With a spate of big-ticket sales, the apartment market is rumbling out of the economic chasm that captured transactions nationwide over the past two years. In Phoenix, for example, a 629-unit apartment complex sold earlier this month for $45.5 million.
Continental Realty Advisors, a multifamily property owner based in Denver, bought The Canyons Luxury Apartment Community and plans to invest nearly $2 million in renovating the apartments over the next two years.
The apartment owner had sold its holdings in the Phoenix market in early 2007 and is glad to return, says David Snyder, chairman of Continental Realty Advisors.
“Continental’s greatest asset in the current market is the ability to close on an all-cash basis within very quick time limitations,” adds Jason Rosa, director of research at Continental Realty Advisors.
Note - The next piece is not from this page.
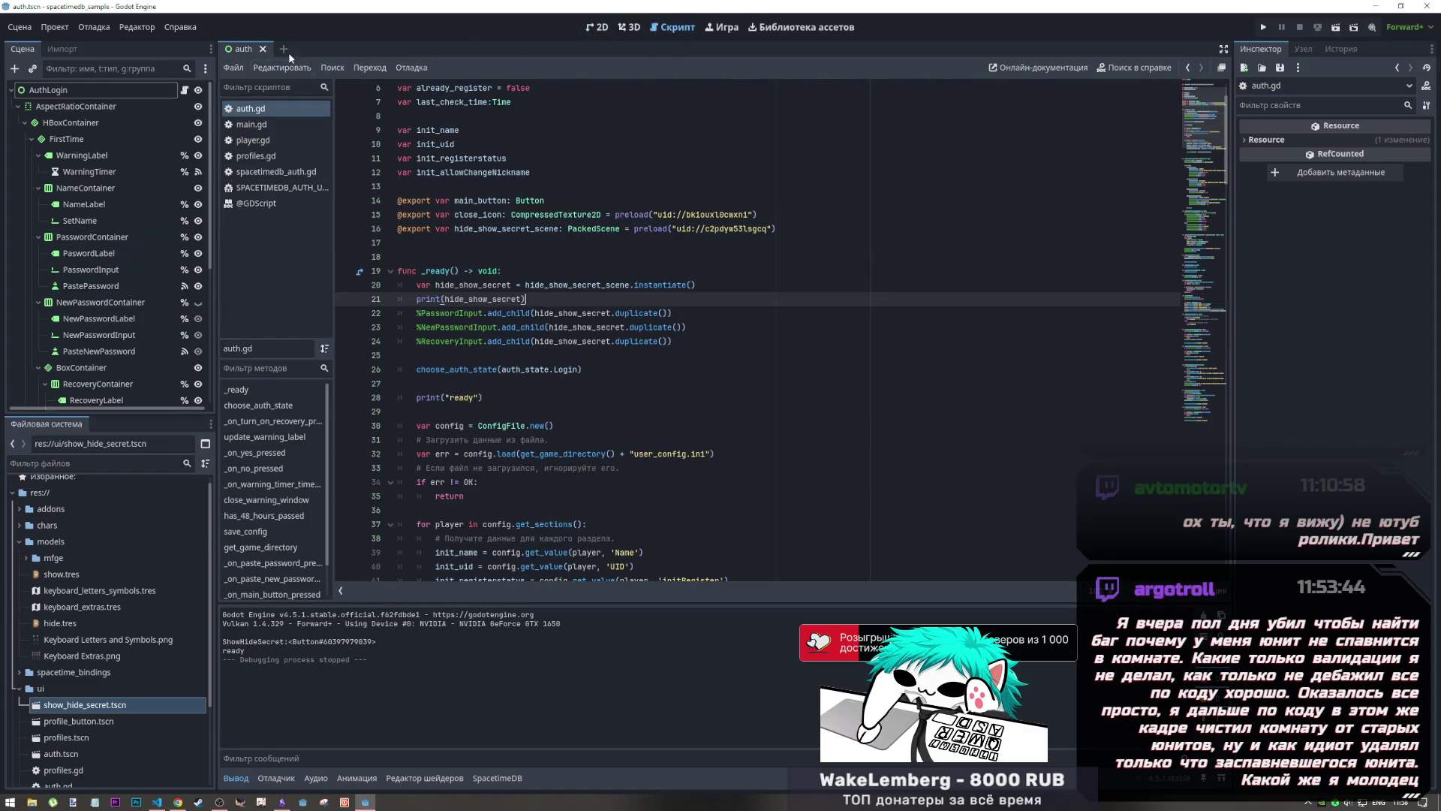
Step: In show_hide_secret.tscn, reset Z Index to 0 and set Mouse Filter to Pass (Propagate Up)
double_click(85, 705)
Nationwide, in the first half of 2010, $11.6 billion in multifamily property transactions were recorded, significantly higher than the $7.7 billion total registered in the first half of 2009, according to preliminary figures from Bethesda, Md.-based research firm CoStar.
That amount is expected to rise as more transactions are counted, the company notes. However, the 2010 volume is still projected to be 74% lower than in 2007, according to CoStar.
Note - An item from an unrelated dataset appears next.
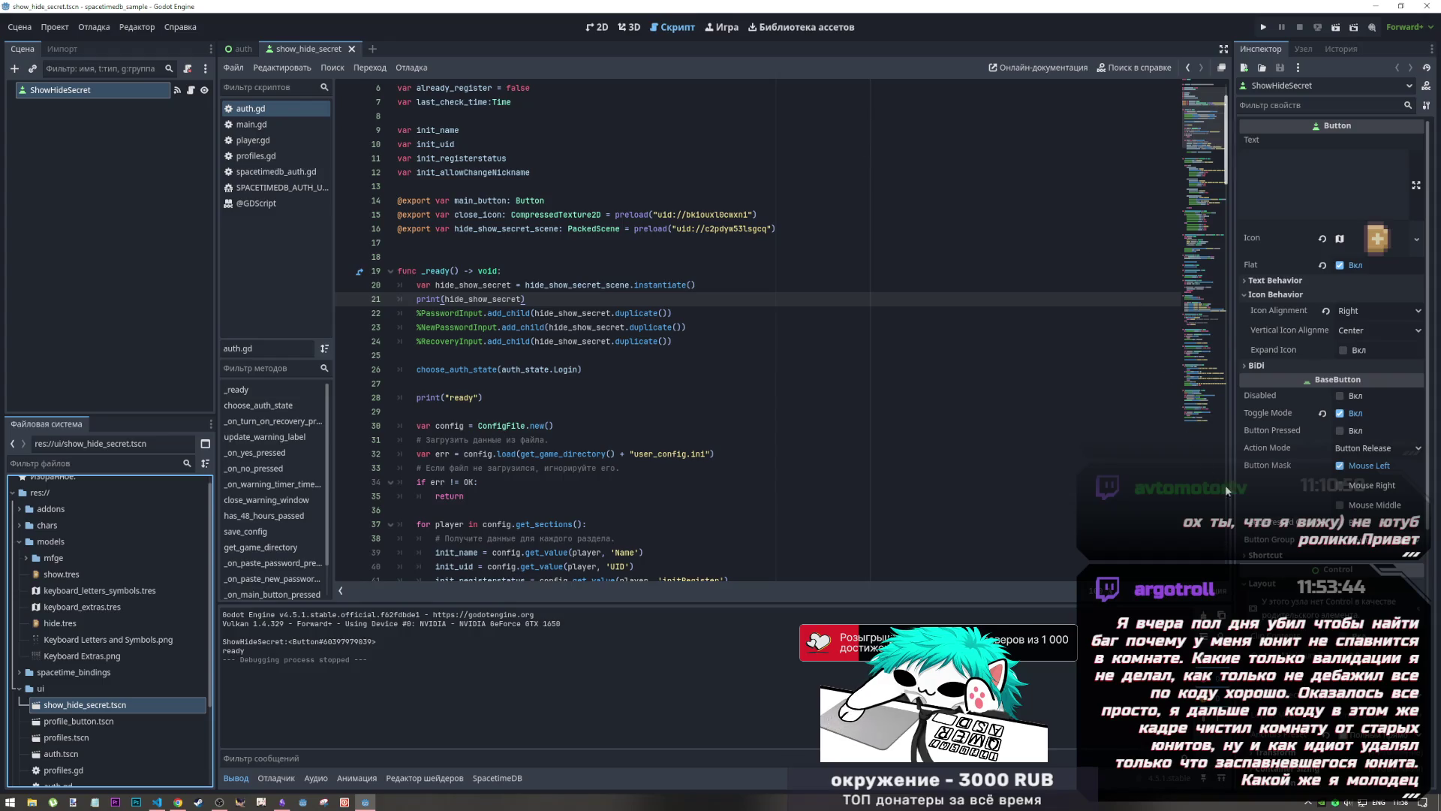
scroll(1260, 517, down, 5)
scroll(1280, 516, down, 2)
The nation’s hottest market for transactions is Washington, D.C., says Ari Firoozabadi, vice president of investments for Marcus & Millichap Real Estate Investment Services.
“We have closed more apartment transactions going into July of 2010 than we did in all of 2009. So I expect the number of transactions to triple this year.” His group, based in Washington, closed two multifamily property deals for $7 million and $2 million. However, planned renovations bring the total investment to near $20 million for both deals, he says.
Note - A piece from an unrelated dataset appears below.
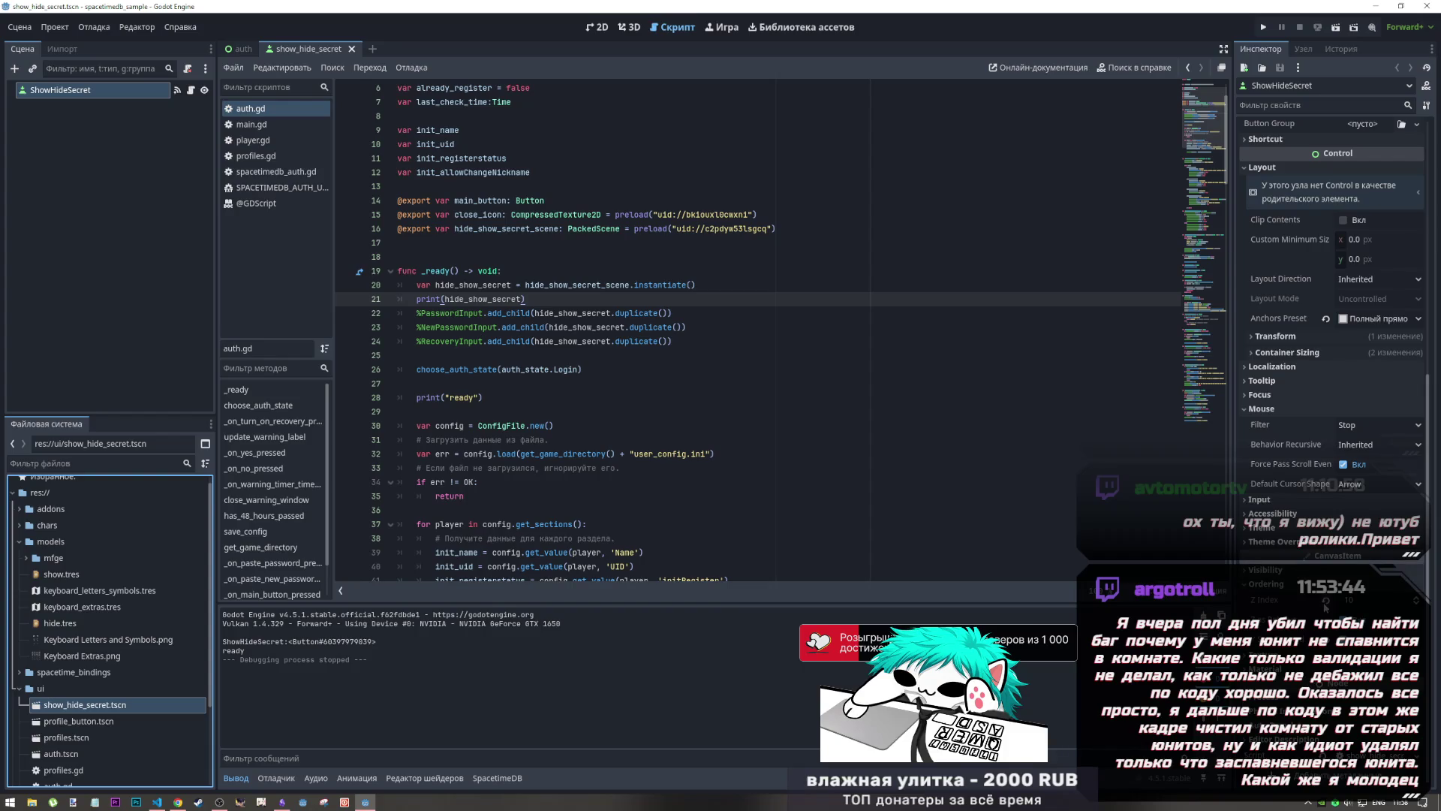
click(1327, 601)
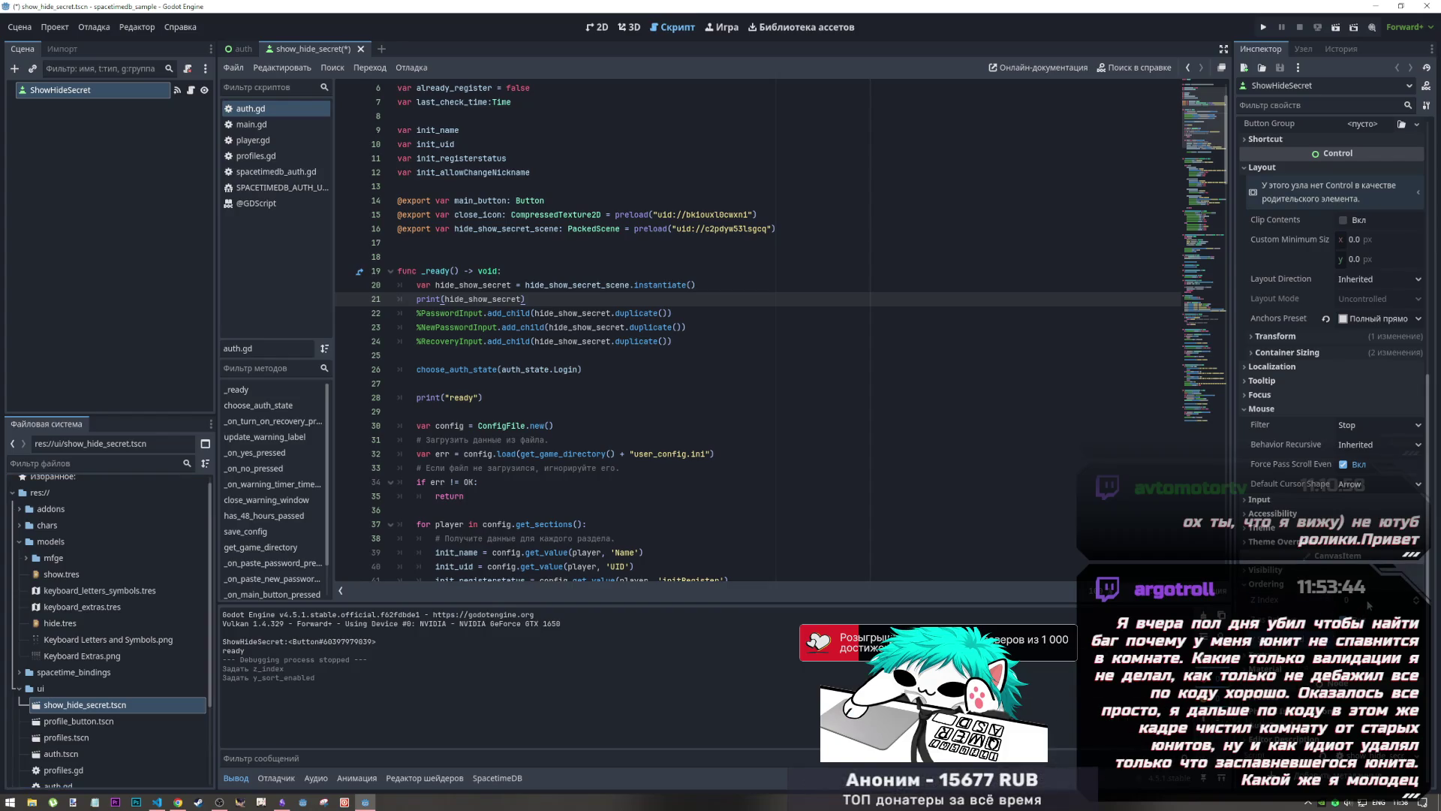
click(1392, 430)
Firoozabadi recently listed a 159-unit apartment complex in Greensboro, N.C., Lake’s Edge Apartment Homes, priced at $4.2 million. Located near Guilford College, the complex’s listing has already drawn 23 responses from potential buyers, although no offers have been made, says Firoozabadi. “I think it’ll take us around 45 days to effectively market the property,” he adds.
“The market has improved over the last 180 days,” Firoozabadi says. “We’re seeing larger deals getting done this year because the pension funds and the insurance companies are back in the market. They’ve got equity and they’re putting it to work.”
After the long period when few deals were done, the market is abuzz with pent-up demand, he says. “What I’m hearing from investors is that there is another 12 months of buying opportunities.” The market is improving to such an extent that the best deals may evaporate in a year, he explains.
The Phoenix sale involving Continental Realty Advisors is another sign showing the market’s steadily improving health, says Firoozabadi. “Phoenix got hurt pretty badly with the downturn of the economy. Now, you’re seeing investors moving into markets like Phoenix.”
The transactions are a good sign, he says. “When there’s activity it’s healthy. If it’s transacting, it’s health.”